CGES Global Oil Report, January-February 2006

North America's unconventional oil supply

The Canadian oil sands

Oil sands production now accounts for around half of total Canadian output, but its importance is likely to grow rapidly as conventional oil production continues to decline. By 2015 oil sands could account for as much as 75% of the country’s oil if production grows from a current 1 mbpd to 2.7 mbpd, as forecast by the Canadian Association of Petroleum Producers (CAPP); fifteen years later, oils sands production could be as high as 5 mbpd.

However, the oil sands industry is hitting a number of bottlenecks that could slow down the rate at which production is expanded. Shortages of skilled labour and construction materials have already slowed development at some new fields and led to large cost over-runs. Depleted supplies of condensates — used to blend with the bitumen in order to make it transportable through pipelines — will threaten the rate at which bitumen can be produced unless alternatives can be found, while soaring natural gas prices are pushing up operating costs. Moreover, when the Kyoto protocol comes into force in 2008 the high rate of carbon emissions from oil sands production will burden the industry with extra compliance costs. The rate at which oil sands production increases will thus depend on how successfully the industry overcomes these obstacles as well as on a long period of high oil prices that would offset higher operating — and particularly energy — costs.

Summary

Oil sands production is continuing to grow, albeit less rapidly than has been predicted, and output is widely expected to double to 2 mbpd over the next 5 to 7 years. Returns have been less healthy than expected due to rising energy prices and shortages of materials and skilled labour that are driving up operating costs, yet investment remains healthy as companies look ahead to an era of high oil prices. Increasing production will need more pipeline capacity to carry the extra oil to new markets in the US and — potentially — in Asia, where Chinese refiners are showing interest in Canadian crude supplies. However, future production could be capped by shortages of suitable diluents to blend into the viscous bitumen and make it marketable. Canadian condensate supplies are tightening and the planned move towards blending synthetic crude with the bitumen to make a new medium-type crude will leave producers vulnerable if upgrading units shut down.

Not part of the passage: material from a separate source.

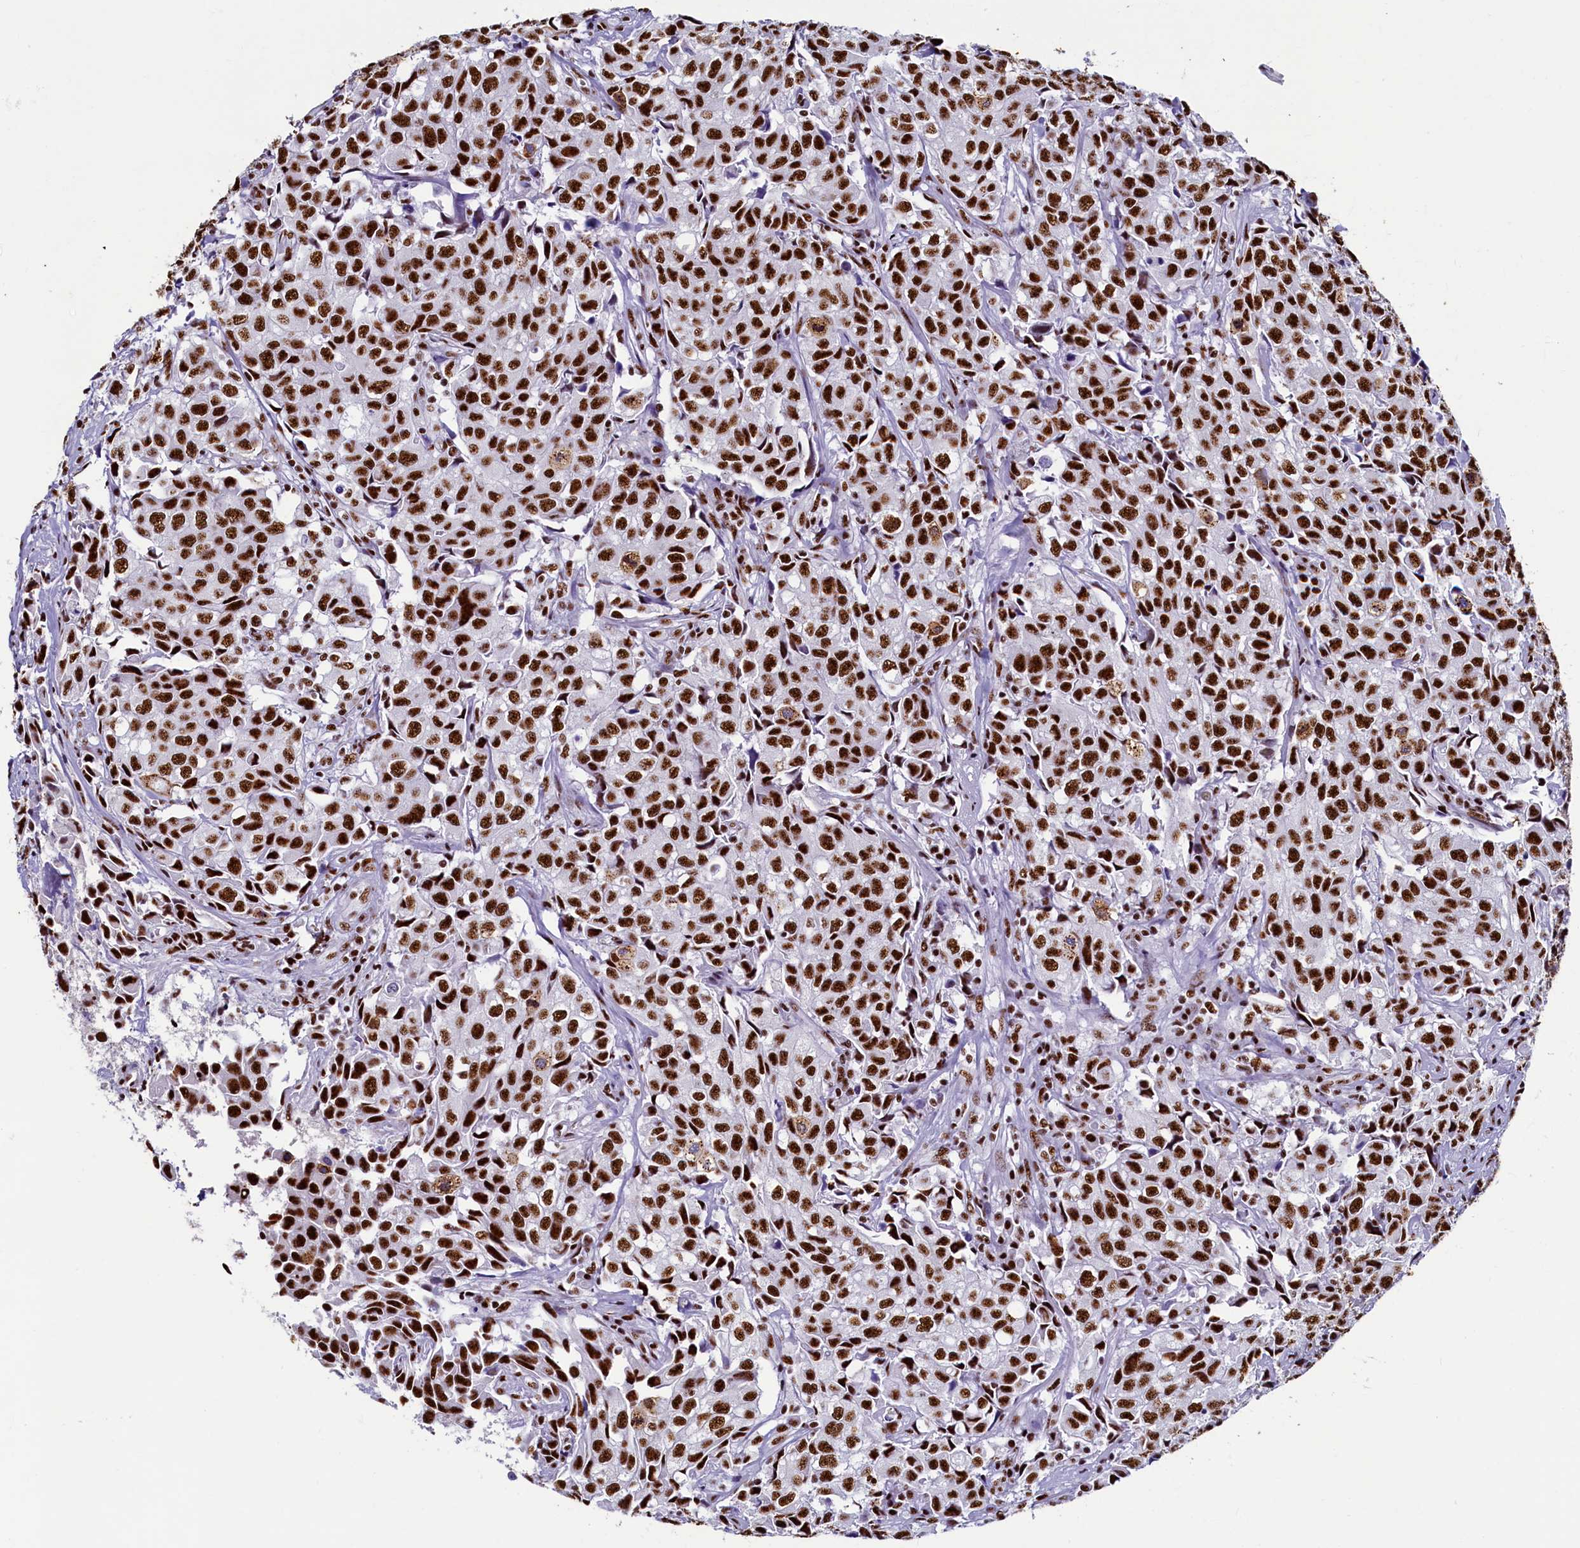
{"staining": {"intensity": "strong", "quantity": ">75%", "location": "nuclear"}, "tissue": "urothelial cancer", "cell_type": "Tumor cells", "image_type": "cancer", "snomed": [{"axis": "morphology", "description": "Urothelial carcinoma, High grade"}, {"axis": "topography", "description": "Urinary bladder"}], "caption": "Immunohistochemical staining of human high-grade urothelial carcinoma demonstrates high levels of strong nuclear expression in about >75% of tumor cells.", "gene": "SRRM2", "patient": {"sex": "female", "age": 75}}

Oil shales have been hailed recently as the US’ answer to Canada’s oil sands. However, there is unlikely to be any substantial contribution to oil supplies from this source for at least ten years, even if oil prices remain at high levels. Although the US’ shale deposits contain trillions of barrels of oil, the technology required to extract the liquids and make them into a marketable crude is still in the early stages of development and a commercial scale plant is unlikely to be operational until the end of this decade. Many technical and environmental obstacles remain and may put back the date at which oil shale development becomes an economically feasible proposition. Shell, whose in-situ extraction process looks the most promising thus far, predicts that production will at best reach 1 mbpd by 2015, with operating costs likely to lie in the range $25 to $30/bbl. The Rand Corporation is even more cautious, with a forecast of 1 mbpd of production sometime between 2020 and 2025. These numbers must remain largely speculative, however, until a commercial-sized plant has been built and tested.